Host Hotels & Resorts Inc. has entered into an agreement to acquire the fee simple interest in the 450-room Turtle Bay Resort on the north shore of Oahu, HI, including a 49-acre land parcel entitled for development, for approximately $680 million, net of key money.
The purchase price allocation is expected to be $630 million for the resort and $50 million for the land parcel, subject to final appraisal. The acquisition price represents a 16.3x EBITDA multiple or a cap rate of approximately 5.3% on the resort’s 2024 estimated results.
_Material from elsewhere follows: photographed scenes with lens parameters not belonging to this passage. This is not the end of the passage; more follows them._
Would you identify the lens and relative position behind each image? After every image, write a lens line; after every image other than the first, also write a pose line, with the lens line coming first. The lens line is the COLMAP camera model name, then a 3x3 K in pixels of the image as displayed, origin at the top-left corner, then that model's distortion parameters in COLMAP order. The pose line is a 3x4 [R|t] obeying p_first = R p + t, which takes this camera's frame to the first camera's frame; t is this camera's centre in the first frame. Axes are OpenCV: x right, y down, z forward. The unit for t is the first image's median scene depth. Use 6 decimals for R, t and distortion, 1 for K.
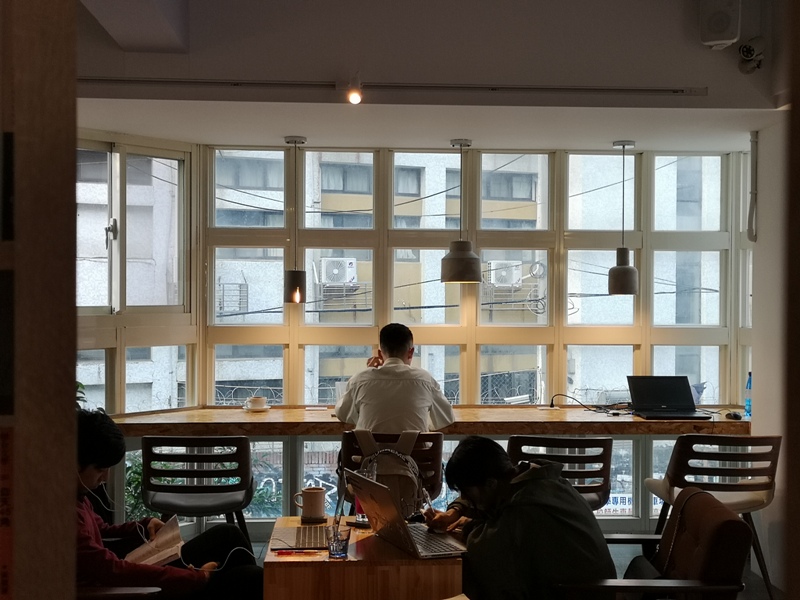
lens RADIAL K [[952.9, 0, 465.1], [0, 952.9, 317.6], [0, 0, 1]] dist [0.025519, 0.035635]
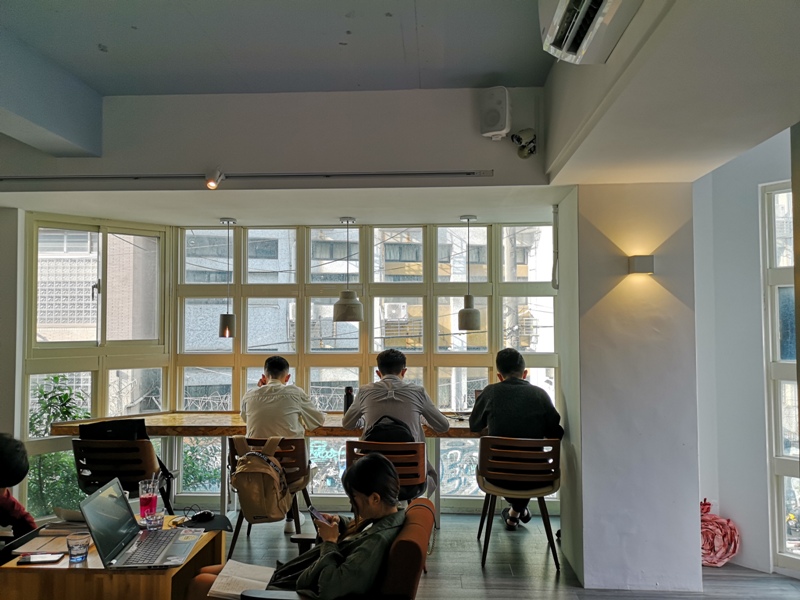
lens RADIAL K [[617.3, 0, 400.0], [0, 617.3, 300.0], [0, 0, 1]] dist [0.072474, -0.069428]
pose [[0.991204, -0.009341, -0.132013, 0.179254], [0.000520, 0.997773, -0.066695, -0.008995], [0.132342, 0.066040, 0.989002, 0.133034]]
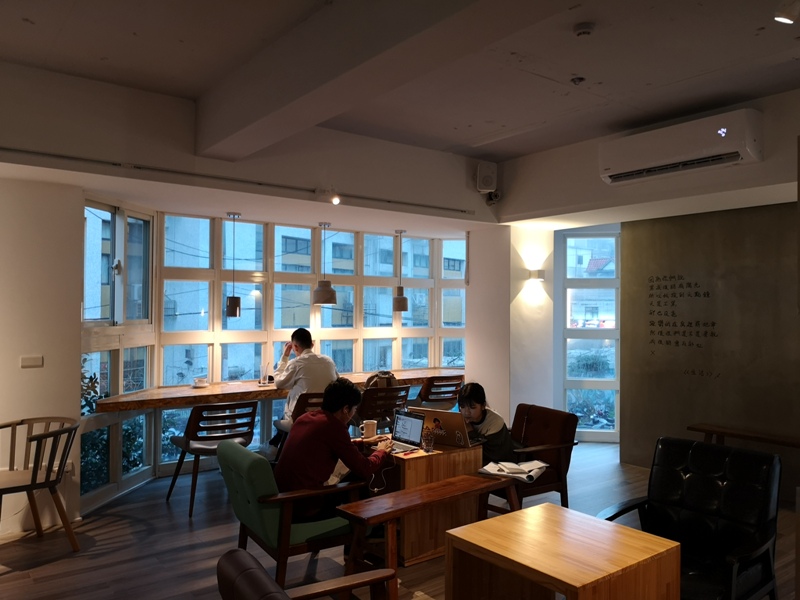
lens RADIAL K [[617.3, 0, 400.0], [0, 617.3, 300.0], [0, 0, 1]] dist [0.072474, -0.069428]
pose [[0.845268, 0.011511, 0.534219, -0.440202], [0.009752, 0.999269, -0.036961, -0.002785], [-0.534254, 0.036452, 0.844538, -0.015000]]
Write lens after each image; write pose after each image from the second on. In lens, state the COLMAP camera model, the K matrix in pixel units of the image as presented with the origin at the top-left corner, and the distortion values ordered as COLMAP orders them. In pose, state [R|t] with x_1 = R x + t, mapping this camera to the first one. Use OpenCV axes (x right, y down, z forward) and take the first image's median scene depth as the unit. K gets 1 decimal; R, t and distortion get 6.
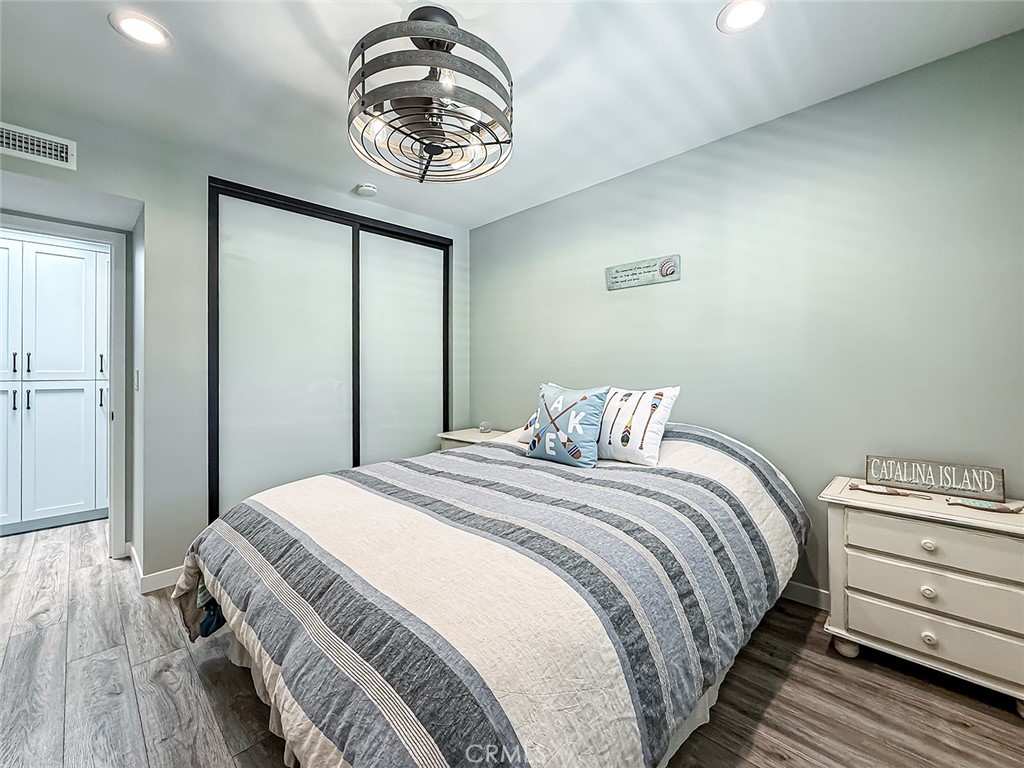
lens RADIAL K [[438.8, 0, 506.7], [0, 438.8, 364.1], [0, 0, 1]] dist [0.001851, 0.000069]
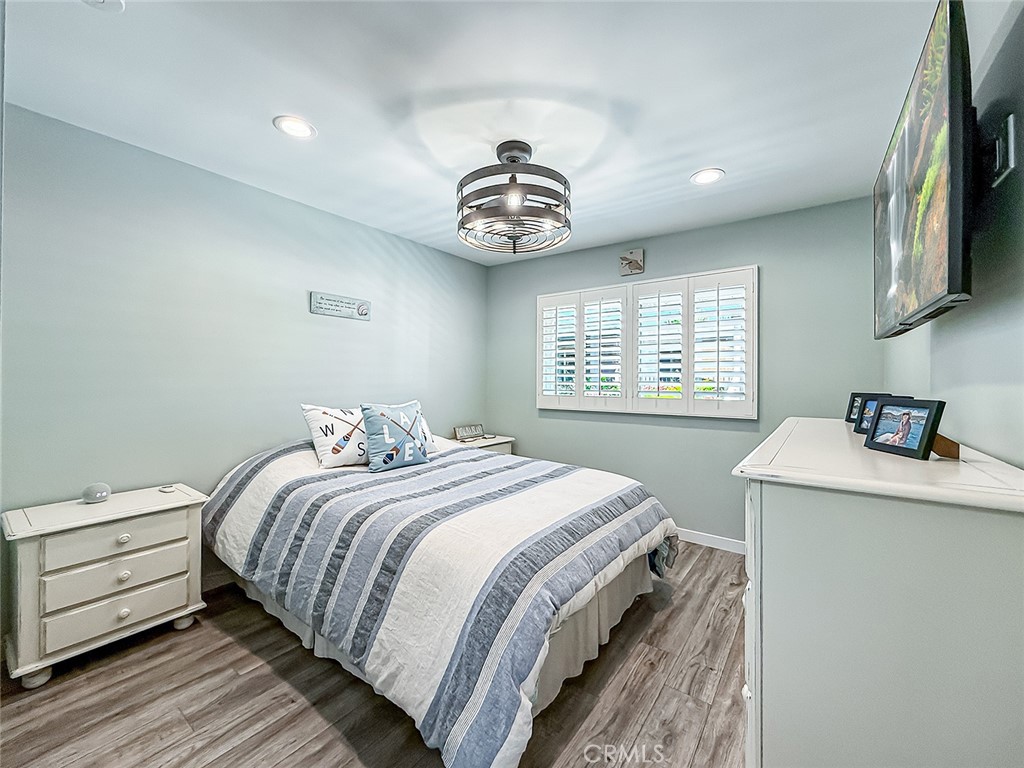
lens RADIAL K [[415.1, 0, 512.9], [0, 415.1, 369.7], [0, 0, 1]] dist [-0.000647, 0.000032]
pose [[-0.163780, 0.013164, 0.986409, -1.070973], [-0.032547, 0.999294, -0.018740, -0.036458], [-0.985960, -0.035174, -0.163236, 0.877649]]
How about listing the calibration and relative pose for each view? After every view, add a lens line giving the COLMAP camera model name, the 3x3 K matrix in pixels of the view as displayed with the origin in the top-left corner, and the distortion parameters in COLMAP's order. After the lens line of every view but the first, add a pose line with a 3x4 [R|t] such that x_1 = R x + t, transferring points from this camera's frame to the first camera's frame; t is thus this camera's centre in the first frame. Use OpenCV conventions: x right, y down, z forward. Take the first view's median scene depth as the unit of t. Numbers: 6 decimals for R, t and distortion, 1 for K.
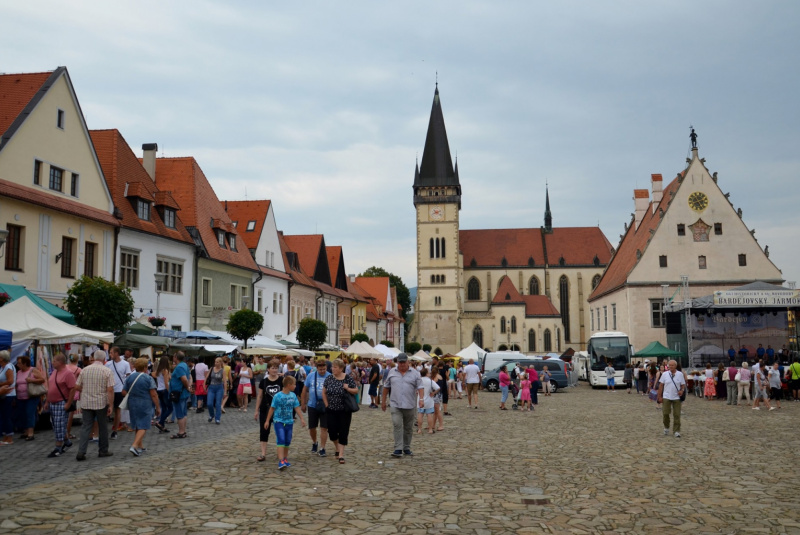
lens RADIAL K [[663.1, 0, 402.6], [0, 663.1, 266.4], [0, 0, 1]] dist [-0.036672, 0.007742]
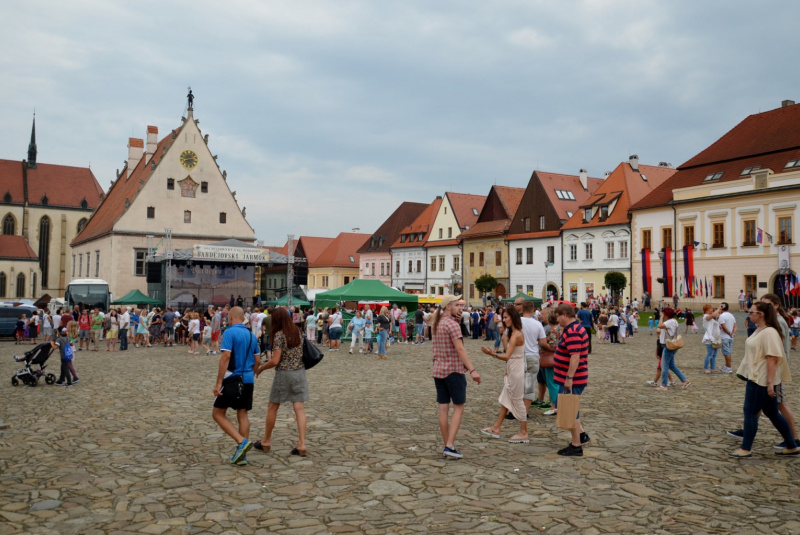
lens RADIAL K [[663.1, 0, 394.0], [0, 663.1, 253.8], [0, 0, 1]] dist [-0.036672, 0.007742]
pose [[0.744232, 0.055157, 0.665640, -0.005581], [-0.094755, 0.995224, 0.023475, -0.003696], [-0.661166, -0.080544, 0.745904, -0.028033]]
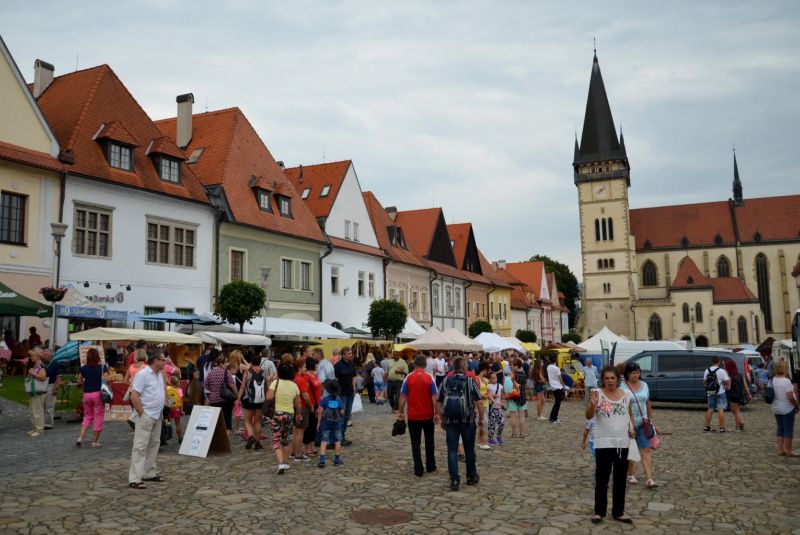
lens RADIAL K [[663.1, 0, 368.4], [0, 663.1, 255.5], [0, 0, 1]] dist [-0.036672, 0.007742]
pose [[0.953527, -0.042598, -0.298282, 0.032370], [0.040588, 0.999092, -0.012933, 0.015636], [0.298562, 0.000225, 0.954390, 0.106889]]
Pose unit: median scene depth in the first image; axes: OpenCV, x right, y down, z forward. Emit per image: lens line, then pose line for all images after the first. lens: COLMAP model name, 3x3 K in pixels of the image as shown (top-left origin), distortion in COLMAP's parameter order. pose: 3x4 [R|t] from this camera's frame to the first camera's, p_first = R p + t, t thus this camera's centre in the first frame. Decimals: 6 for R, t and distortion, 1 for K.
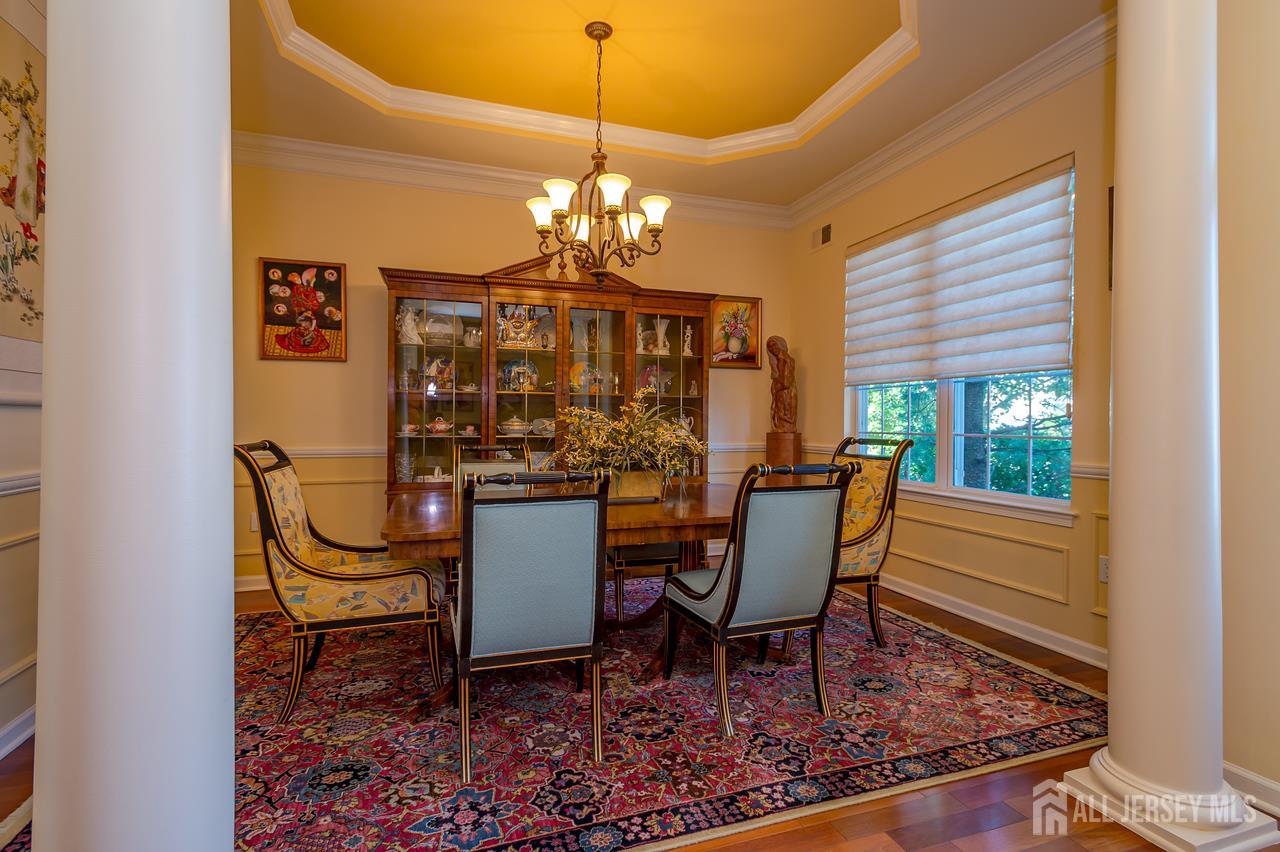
lens RADIAL K [[598.6, 0, 636.6], [0, 598.6, 425.6], [0, 0, 1]] dist [0.015308, -0.004078]
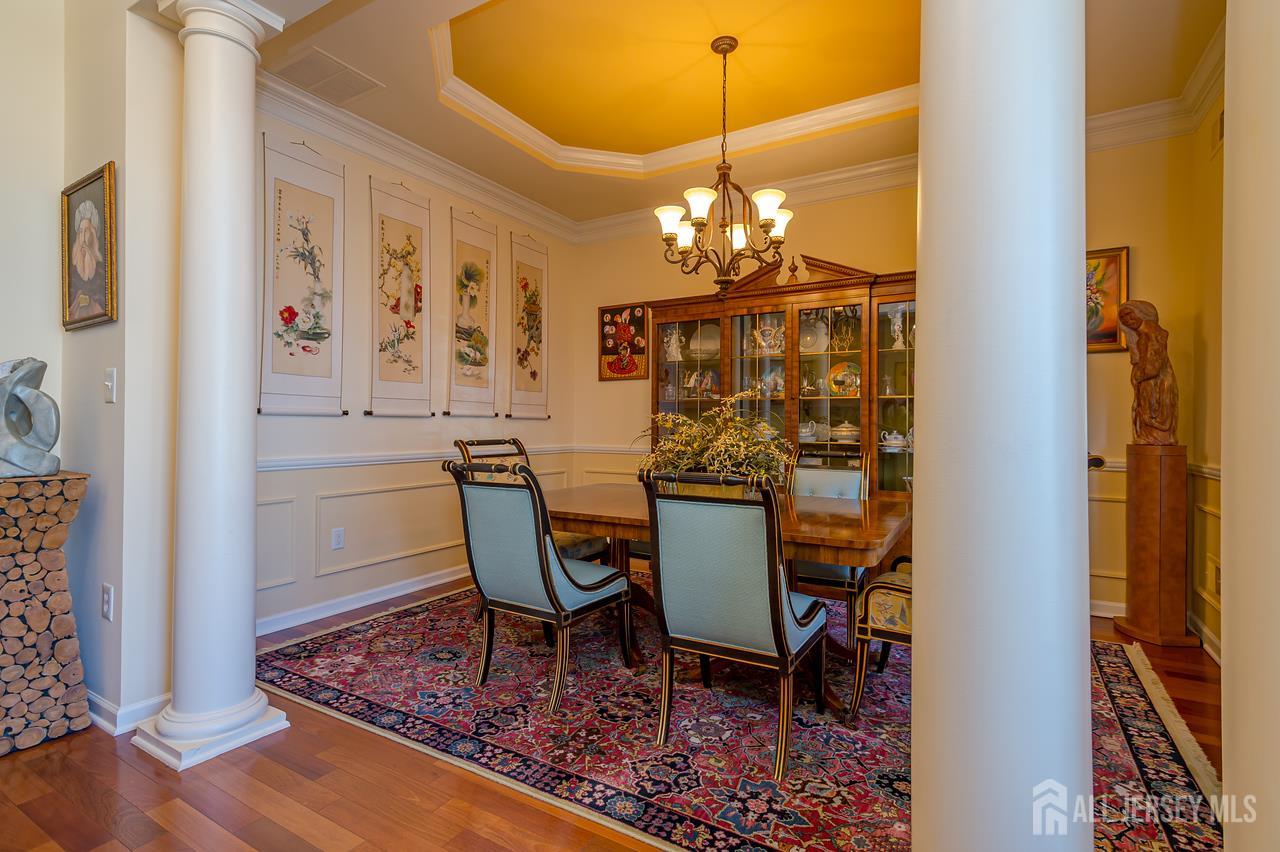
lens RADIAL K [[598.6, 0, 641.2], [0, 598.6, 425.1], [0, 0, 1]] dist [0.015308, -0.004078]
pose [[0.654601, 0.000898, -0.755974, 0.863486], [-0.009274, 0.999934, -0.006842, -0.000515], [0.755917, 0.011490, 0.654566, 0.319244]]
The purchase is subject to customary closing conditions and the transaction is expected to close in late July.
The resort recently benefited from a renovation and was closed from March 2020 to June 2021. The renovation included the guestrooms and bungalows, lobby, pools, restaurants, retail, meeting space, spa, a new club lounge and building systems, as well as an updated exterior and arrival experience. It is being acquired fully unencumbered of brand and management.
At closing, Host intends to transition management to Marriott and flag the hotel to The Ritz-Carlton brand. In connection with the rebranding, Marriott provided key money and favorable modifications on several existing management agreements.
Before taking into account the significant upside that is expected from The Ritz-Carlton branding, the resort is expected to be one of Host’s top assets based on estimated full-year 2024 results with an expected RevPAR of $570, total RevPAR of $980 and EBITDA per key of $86,000. After ramping up from the recent renovation and the rebranding, the company expects the Resort to stabilize between approximately 10-12x EBITDA in the 2027-2029 timeframe.
“We are thrilled to enter into an agreement to acquire Turtle Bay Resort, which will further expand and diversify our already strong presence in Hawaii,” said James F. Risoleo, president/CEO, Host Hotels. “Oahu is a high-demand leisure destination with consistently high occupancy, an internationally diverse demand base and high barriers to entry, resulting in slightly negative supply growth historically and essentially no anticipated near-term supply. In addition, because of the resort’s recent transformational renovation, we do not expect meaningful capital expenditures in the near term. We look forward to working with employees and local partners to build upon the resort’s preeminent position on the north shore of Oahu. With the planned Ritz-Carlton rebranding, we believe the resort will generate outsized growth as it stabilizes, further elevating the EBITDA growth profile of our portfolio.”
The resort is situated on 1,180-acres alongside five miles of beach. It features 450 rooms, all with ocean views, including 42 bungalows with direct beach access, a separate check-in and a private pool. Other amenities include 18,000 sq. ft. of indoor meeting space, a club lounge, six food and beverage outlets, seven retail spaces, a spa, fitness center, two golf courses, seven beaches, four resort pools, tennis and pickleball courts, an equestrian center, a working farm and access to 12 miles of oceanfront trails.
The 49-acre oceanfront land parcel is entitled for development.